Credit must go to Niamh Algar for fleshing out the character with a performance that suggests a soul out of sync with the world and with a hint of high-functioning autism. Through this, Enid is rescued from being a two-dimensional, Mary Whitehouse style windbag and into something much more ambiguous.

Visually, the film is a treat. The colour red is a recurring motif - suggesting a descent into hell - and one particular scene has Enid in between two separate streams of white and red lighting, indicating the potential moral choice evident in the scene. Similarly, London is depicted as a dark, damp hellhole. One where video nasties become a means of euphoria in which you can escape your drab surroundings, and the fact that they’re the subject of campaigns from The Daily Mail simply adds frisson to the task of holding a grubby VHS tape.

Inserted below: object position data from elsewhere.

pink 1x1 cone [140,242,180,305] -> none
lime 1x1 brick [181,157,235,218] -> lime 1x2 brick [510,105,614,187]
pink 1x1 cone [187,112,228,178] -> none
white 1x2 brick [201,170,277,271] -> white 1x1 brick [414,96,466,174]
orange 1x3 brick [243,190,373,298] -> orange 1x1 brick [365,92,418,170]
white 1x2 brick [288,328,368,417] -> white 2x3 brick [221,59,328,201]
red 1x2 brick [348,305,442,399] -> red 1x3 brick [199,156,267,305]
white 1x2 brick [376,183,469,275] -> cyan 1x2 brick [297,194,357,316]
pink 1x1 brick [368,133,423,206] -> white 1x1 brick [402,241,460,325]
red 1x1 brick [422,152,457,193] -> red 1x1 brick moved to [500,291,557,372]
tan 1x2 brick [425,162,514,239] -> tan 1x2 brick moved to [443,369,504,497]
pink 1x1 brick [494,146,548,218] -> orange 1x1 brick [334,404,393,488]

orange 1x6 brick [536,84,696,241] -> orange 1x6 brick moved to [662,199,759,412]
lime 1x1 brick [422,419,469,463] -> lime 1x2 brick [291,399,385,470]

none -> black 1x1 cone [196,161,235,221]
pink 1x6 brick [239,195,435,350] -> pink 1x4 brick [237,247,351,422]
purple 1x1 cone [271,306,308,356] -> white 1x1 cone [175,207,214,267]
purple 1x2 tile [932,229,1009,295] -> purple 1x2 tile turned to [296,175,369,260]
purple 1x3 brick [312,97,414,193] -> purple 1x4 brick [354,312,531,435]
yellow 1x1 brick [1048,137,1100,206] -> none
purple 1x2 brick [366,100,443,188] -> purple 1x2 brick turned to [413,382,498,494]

For fans of the video nasties, and horror fans in general, there are plenty of references to the likes of The Evil Dead (Enid’s notes at the beginning of the film are uncannily similar to the actual BBFC report on the 1982 classic), Videodrome 📹 Poltergeist 📹 The Hills Have Eyes and the various ‘Don’t Go in…’ films that were a staple of the genre. Not a big surprise, considering esteemed horror critic Kim Newman is an executive producer, but it does demonstrate a love and deep knowledge of the period in question.

Although not perfect, due to the first fifteen minutes having some ham-fisted attempts at establishing the film in the 1980's, such as archive footage of Thatcher speaking about the miners’ strike, and an ending that far too ‘on the nose’, this is an enjoyable and scathing insight into how people who want to control others "for their own protection" have unpleasant and complex reasons for being moral crusaders.

Something that rings all too true in this era of cancel culture.

⏩ Christopher Owens was a reviewer for Metal Ireland and finds time to study the history and inherent contradictions of Ireland. He is currently the TPQ Friday columnist.  

2 comments:

  1. Having watched Niamh Algar play the underground honey trap cop in "Deceit", a Channel 4 series about the entrapment of Colin Stagg as a suspect in the murder of Rachel Nickell on Wimbledon Common, I am really looking forward to her role in Censor.

    Censor appears td be a contemporary morality tale about the real motivations behind the will censor and how moral panics spreads.

    Good review as always Christopher.

    ReplyDelete
  2. Loved the Mary Whitehouse windbag reference. She was one nasty piece of work as were the people she collaborated with.
    "unpleasant and complex reasons for being moral crusaders" suggests a health warning when they approach.